I was the first person he called when he cut off his fingertips with the tablesaw. I was living in Brattleboro at that point, an hour away from the old neighborhood, and I missed the call. Tamara caught him, with Pete close behind. Then I moved even farther away, to Maine. I knew it hurt Greg because he’s judicious with his love like he is with his money, doesn’t just give it out, so when he does open up and love he loves hard and loving like that hurts pretty bad sometimes, especially when the currents of life take you apart for whatever reason. I felt it, too. I was afraid we wouldn’t get through the change, afraid I’d lose him, but then I met Tana, who lives in the old neighborhood. She has one more year in social work school, so I moved back to be with her. When I told Greg I was returning, over tea in the tiny house he built for Erica, he wept, a spontaneous bursting, the same way it happened when he found that barred owl on the side of the road, still warm, perfectly intact and gorgeous and dead, and held the owl in his hands, and suddenly he’s crying, just looking into the starless night eyes of that owl. Like I said, the guy loves hard. So, Greg and I started playing tennis again. Finding our way back to each other. Seeing if we still had it. We did. Except I hadn’t played in a while so he could spank me now. But not this time. This time, the tiebreaker was mine.
I thanked him for telling me and said I wouldn’t be there if I didn’t want to be. Told him tennis with Greg was quickly becoming my favorite thing about being back in the Valley, besides Tana. We played another set. He beat me. I hated it, but it was so good.
I think all I’m trying to say is, I don’t want Greg to die. I don’t mean to oversimplify or sentimentalize, but it’s true, I want to play tennis with him till we can’t see the ball anymore, into the night, all the way through till the next morning, round and round the sun forever. I know we don’t have forever, so I hope to go first I guess. I mean, I don’t want to die, certainly not anytime soon, but it would be hard to grieve Greg if he goes first, is what I mean. Hard on the body. Those sobs would hurt, like, physically hurt, in the abdomen, the ribs. It’s like that, with him, for me.

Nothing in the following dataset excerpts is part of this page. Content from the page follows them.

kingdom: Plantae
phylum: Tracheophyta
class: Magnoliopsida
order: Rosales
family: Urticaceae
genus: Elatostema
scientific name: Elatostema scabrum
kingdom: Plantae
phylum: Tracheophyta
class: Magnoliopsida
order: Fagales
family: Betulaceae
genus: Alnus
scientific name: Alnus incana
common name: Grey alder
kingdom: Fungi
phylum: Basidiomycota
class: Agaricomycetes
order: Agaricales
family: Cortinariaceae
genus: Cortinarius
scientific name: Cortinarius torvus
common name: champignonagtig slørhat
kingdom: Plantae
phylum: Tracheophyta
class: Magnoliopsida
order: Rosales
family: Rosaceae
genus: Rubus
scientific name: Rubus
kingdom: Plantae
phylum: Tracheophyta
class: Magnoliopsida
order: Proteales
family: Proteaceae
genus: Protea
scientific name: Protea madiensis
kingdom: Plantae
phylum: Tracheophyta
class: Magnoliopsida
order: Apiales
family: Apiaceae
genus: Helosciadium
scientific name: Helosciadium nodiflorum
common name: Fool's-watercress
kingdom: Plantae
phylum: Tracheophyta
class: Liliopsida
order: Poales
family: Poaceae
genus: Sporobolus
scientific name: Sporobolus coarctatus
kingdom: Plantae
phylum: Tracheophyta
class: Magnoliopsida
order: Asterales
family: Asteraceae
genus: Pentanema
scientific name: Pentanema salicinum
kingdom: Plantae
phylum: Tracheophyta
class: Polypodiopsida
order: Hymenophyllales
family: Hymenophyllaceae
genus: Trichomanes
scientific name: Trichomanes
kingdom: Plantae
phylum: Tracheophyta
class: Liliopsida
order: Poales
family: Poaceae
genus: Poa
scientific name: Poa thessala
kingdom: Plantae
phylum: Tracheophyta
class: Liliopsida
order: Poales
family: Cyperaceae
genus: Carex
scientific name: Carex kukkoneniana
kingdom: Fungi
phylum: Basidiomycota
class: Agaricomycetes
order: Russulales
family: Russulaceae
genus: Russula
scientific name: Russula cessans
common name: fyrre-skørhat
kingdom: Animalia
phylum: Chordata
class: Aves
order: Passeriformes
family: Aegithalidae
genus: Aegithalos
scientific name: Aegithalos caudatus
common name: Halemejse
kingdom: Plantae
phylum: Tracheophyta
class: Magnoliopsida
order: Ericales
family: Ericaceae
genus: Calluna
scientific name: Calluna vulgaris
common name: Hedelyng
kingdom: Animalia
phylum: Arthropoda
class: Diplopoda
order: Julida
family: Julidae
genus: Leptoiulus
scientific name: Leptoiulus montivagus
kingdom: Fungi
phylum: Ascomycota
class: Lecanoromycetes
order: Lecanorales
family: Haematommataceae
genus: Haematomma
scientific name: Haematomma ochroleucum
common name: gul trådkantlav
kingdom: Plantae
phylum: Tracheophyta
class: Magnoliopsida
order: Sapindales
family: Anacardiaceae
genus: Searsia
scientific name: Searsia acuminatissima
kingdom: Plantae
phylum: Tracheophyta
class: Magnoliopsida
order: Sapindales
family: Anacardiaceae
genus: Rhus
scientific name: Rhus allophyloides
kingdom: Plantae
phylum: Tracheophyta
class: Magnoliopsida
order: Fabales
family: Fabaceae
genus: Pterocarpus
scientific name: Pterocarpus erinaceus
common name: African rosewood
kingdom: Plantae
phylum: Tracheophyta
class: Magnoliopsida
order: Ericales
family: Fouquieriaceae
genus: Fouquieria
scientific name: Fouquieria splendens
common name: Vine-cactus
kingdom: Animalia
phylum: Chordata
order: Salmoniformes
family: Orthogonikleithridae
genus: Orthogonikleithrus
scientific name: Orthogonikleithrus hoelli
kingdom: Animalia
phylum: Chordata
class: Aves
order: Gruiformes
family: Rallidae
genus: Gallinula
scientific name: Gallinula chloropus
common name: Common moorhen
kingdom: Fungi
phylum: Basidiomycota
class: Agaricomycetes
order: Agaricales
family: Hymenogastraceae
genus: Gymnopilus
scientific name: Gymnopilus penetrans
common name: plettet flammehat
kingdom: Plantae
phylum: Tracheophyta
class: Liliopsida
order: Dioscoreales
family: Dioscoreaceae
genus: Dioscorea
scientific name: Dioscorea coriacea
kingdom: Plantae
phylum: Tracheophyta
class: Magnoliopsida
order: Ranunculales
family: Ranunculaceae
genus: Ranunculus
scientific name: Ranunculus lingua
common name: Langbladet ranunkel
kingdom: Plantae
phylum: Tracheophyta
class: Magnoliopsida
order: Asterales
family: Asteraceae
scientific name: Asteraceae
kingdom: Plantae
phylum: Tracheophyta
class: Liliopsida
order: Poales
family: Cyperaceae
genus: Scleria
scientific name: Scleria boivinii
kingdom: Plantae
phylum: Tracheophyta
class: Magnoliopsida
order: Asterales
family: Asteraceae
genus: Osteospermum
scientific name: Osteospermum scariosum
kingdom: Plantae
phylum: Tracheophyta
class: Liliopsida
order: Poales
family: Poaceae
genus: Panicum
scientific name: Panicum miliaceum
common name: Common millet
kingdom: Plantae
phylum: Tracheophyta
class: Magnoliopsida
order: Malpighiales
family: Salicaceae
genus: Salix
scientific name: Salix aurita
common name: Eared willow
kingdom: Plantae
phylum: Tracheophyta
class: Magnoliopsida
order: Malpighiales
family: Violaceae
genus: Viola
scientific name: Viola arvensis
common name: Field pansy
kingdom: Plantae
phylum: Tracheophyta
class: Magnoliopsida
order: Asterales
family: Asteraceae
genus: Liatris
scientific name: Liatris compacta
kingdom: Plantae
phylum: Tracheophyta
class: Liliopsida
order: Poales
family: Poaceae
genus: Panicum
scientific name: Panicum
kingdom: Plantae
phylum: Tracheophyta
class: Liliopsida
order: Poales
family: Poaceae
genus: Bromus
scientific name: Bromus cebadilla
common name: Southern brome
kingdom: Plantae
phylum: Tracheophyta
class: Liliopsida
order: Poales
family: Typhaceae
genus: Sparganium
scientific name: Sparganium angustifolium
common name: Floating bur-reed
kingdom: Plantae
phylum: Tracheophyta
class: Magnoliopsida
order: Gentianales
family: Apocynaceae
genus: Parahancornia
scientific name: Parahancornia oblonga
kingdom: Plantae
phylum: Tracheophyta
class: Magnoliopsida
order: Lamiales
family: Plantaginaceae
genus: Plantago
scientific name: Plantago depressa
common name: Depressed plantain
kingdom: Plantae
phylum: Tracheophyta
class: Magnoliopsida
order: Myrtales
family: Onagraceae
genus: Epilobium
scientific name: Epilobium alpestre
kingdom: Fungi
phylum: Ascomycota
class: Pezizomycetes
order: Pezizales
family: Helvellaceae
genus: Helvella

My friends haven’t started to die. I don’t know what that’s like. Just don’t know that part of the love yet. This part is the part when we play tennis. When we paddle out to the island. When we can still lift heavy rocks and throw our backs out. I like this part. I’ll take the other parts, too, though, as they come, whatever they might be. Play the whole match all the way through, every set, every game, every point. Maybe it’s midday, maybe it’s dusk. There’s no way to know, but night is surely falling, and I’m gonna slam, with Greg, as long as I can still see the ball.